WiFi on planes

NSA’s long reaching hands have been very long and their prying eyes were even inside commercial airlines. Companies were sharing all inflight WiFi data used by domestic airline’s customers aboard the plane. This was revealed in a leaked letter by Gogo which is the largest onboard WiFi provider in the US. The letter was leaked to Wired and is written by Karis A. Hastings, Counsel for Gogo LLC, and is written in July 2012. The letter is for Federal Communications Commissionin which it reveals that it violated Communications Assistance for Law Enforcement Act (CALEA) by implementing added functionalities in its communication design in cooperation with law enforcement agencies.

“In designing its existing network, Gogo worked closely with law enforcement to incorporate functionalities and protections that would serve public safety and national security interests.”
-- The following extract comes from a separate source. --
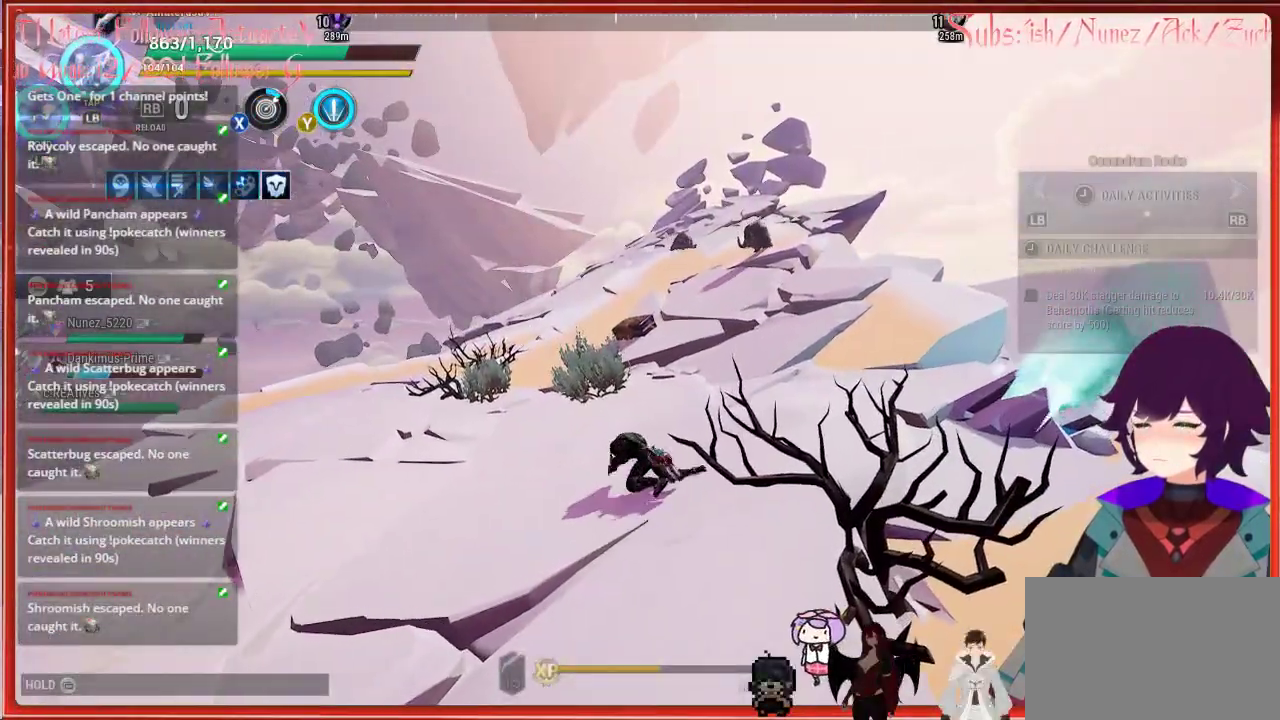
{"buttons": [], "left_stick": "up", "right_stick": "center", "events": [[183, "right_stick", "up-right"], [333, "right_stick", "up"], [450, "right_stick", "center"]]}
“Nevertheless, Gogo worked with federal agencies to reach agreement regarding a set of additional capabilities to accommodate law enforcement interests. Gogo then implemented those functionalities into its system design.”

Gogo also revealed in the letter that other such service providers also made similar arrangements.
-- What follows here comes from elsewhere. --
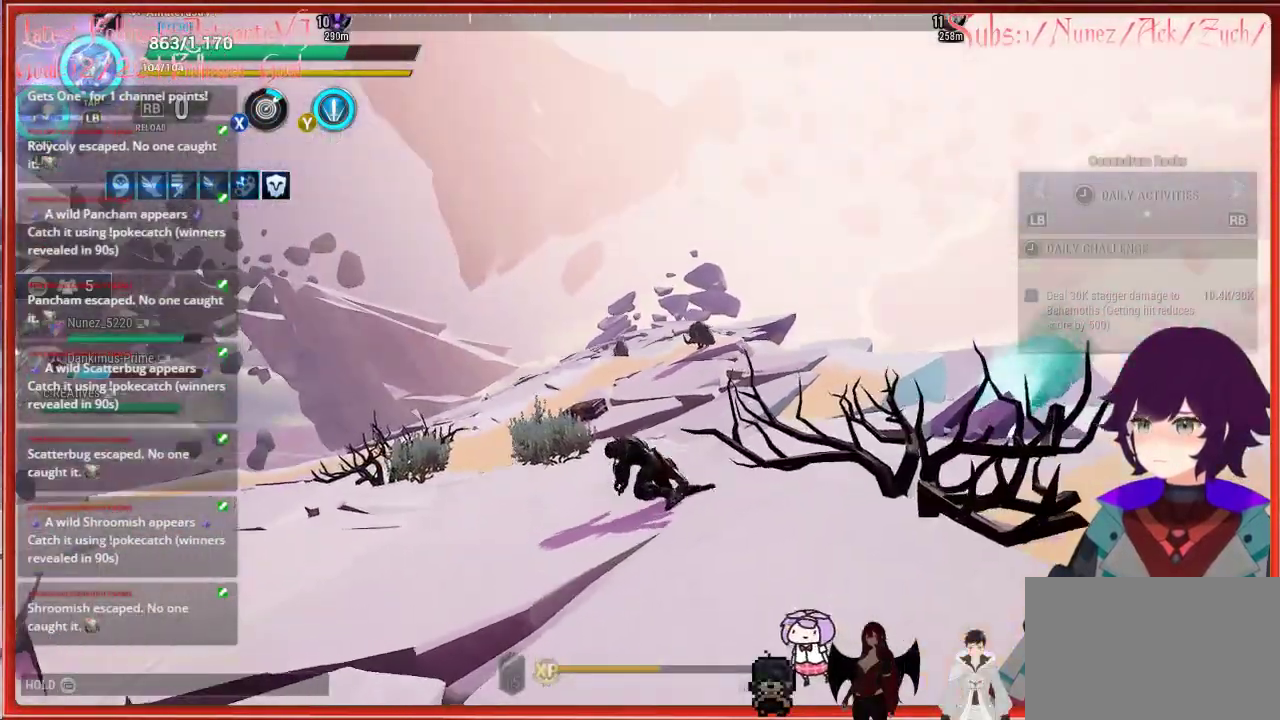
{"buttons": ["B"], "left_stick": "up", "right_stick": "center", "events": [[483, "B", "down"]]}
“Gogo understands that other providers of in-flight communications have reached similar agreements.”

According to an earlier report, published in December, similar arrangements were also made by Panasonic Avionics, another inflight communications service provider, with law enforcement agencies.

Civic liberties organizations are crying foul over these recent leaks. Peter Eckersley of the Electronic Frontier Foundation told Wired: “Having ISPs [now] that say that CALEA isn’t enough, we’re going to be even more intrusive in what we collect on people is, honestly, scandalous.”

Obama administration has come under huge pressure after the leaks were initially made by Edward J. Snowden and they have started taking steps to appease the public. These steps include: stopping the personal data collection of world leaders; proposing an end to bulk data collection by NSA; and proposing a law that will enforce NSA to take a court order before demanding data from service providers.

With every passing day, new details about the reach or breach of NSA and other law enforcement agencies comes to limelight. It seems the picture in not detailed yet and there could be more leaks on the way. One hopes such illegal activities are abandoned by law enforcement agencies which are required by law to protect it rather than breaking it.